#### What to produce
The full listing below must be printed exactly, word for word.

#### Provided data
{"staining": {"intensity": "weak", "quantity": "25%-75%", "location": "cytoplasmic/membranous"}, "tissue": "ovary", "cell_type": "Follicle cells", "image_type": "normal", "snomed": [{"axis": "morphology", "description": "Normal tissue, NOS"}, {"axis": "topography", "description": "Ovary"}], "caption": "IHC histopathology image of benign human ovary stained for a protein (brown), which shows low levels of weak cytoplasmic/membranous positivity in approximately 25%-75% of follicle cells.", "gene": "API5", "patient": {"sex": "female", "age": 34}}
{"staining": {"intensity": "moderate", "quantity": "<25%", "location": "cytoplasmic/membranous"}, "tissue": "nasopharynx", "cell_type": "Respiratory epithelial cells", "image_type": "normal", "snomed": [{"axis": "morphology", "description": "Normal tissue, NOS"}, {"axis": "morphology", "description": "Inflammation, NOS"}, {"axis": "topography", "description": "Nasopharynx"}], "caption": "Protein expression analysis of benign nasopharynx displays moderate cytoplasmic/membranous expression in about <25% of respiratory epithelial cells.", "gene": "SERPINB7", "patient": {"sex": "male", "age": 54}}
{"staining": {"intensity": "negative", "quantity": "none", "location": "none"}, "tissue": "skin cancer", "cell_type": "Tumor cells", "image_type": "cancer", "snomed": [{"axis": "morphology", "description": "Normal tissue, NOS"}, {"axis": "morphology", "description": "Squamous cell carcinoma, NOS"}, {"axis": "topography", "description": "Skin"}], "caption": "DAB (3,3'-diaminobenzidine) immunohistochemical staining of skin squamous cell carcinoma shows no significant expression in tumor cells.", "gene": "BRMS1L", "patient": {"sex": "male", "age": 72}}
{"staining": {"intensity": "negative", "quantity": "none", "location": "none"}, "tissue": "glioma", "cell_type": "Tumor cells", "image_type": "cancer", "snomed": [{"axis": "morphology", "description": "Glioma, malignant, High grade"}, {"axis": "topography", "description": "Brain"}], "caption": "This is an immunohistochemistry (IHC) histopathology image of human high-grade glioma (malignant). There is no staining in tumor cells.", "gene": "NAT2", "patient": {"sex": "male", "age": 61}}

#### Output below
{"staining": {"intensity": "weak", "quantity": "25%-75%", "location": "cytoplasmic/membranous"}, "tissue": "ovary", "cell_type": "Follicle cells", "image_type": "normal", "snomed": [{"axis": "morphology", "description": "Normal tissue, NOS"}, {"axis": "topography", "description": "Ovary"}], "caption": "IHC histopathology image of benign human ovary stained for a protein (brown), which shows low levels of weak cytoplasmic/membranous positivity in approximately 25%-75% of follicle cells.", "gene": "API5", "patient": {"sex": "female", "age": 34}}
{"staining": {"intensity": "moderate", "quantity": "<25%", "location": "cytoplasmic/membranous"}, "tissue": "nasopharynx", "cell_type": "Respiratory epithelial cells", "image_type": "normal", "snomed": [{"axis": "morphology", "description": "Normal tissue, NOS"}, {"axis": "morphology", "description": "Inflammation, NOS"}, {"axis": "topography", "description": "Nasopharynx"}], "caption": "Protein expression analysis of benign nasopharynx displays moderate cytoplasmic/membranous expression in about <25% of respiratory epithelial cells.", "gene": "SERPINB7", "patient": {"sex": "male", "age": 54}}
{"staining": {"intensity": "negative", "quantity": "none", "location": "none"}, "tissue": "skin cancer", "cell_type": "Tumor cells", "image_type": "cancer", "snomed": [{"axis": "morphology", "description": "Normal tissue, NOS"}, {"axis": "morphology", "description": "Squamous cell carcinoma, NOS"}, {"axis": "topography", "description": "Skin"}], "caption": "DAB (3,3'-diaminobenzidine) immunohistochemical staining of skin squamous cell carcinoma shows no significant expression in tumor cells.", "gene": "BRMS1L", "patient": {"sex": "male", "age": 72}}
{"staining": {"intensity": "negative", "quantity": "none", "location": "none"}, "tissue": "glioma", "cell_type": "Tumor cells", "image_type": "cancer", "snomed": [{"axis": "morphology", "description": "Glioma, malignant, High grade"}, {"axis": "topography", "description": "Brain"}], "caption": "This is an immunohistochemistry (IHC) histopathology image of human high-grade glioma (malignant). There is no staining in tumor cells.", "gene": "NAT2", "patient": {"sex": "male", "age": 61}}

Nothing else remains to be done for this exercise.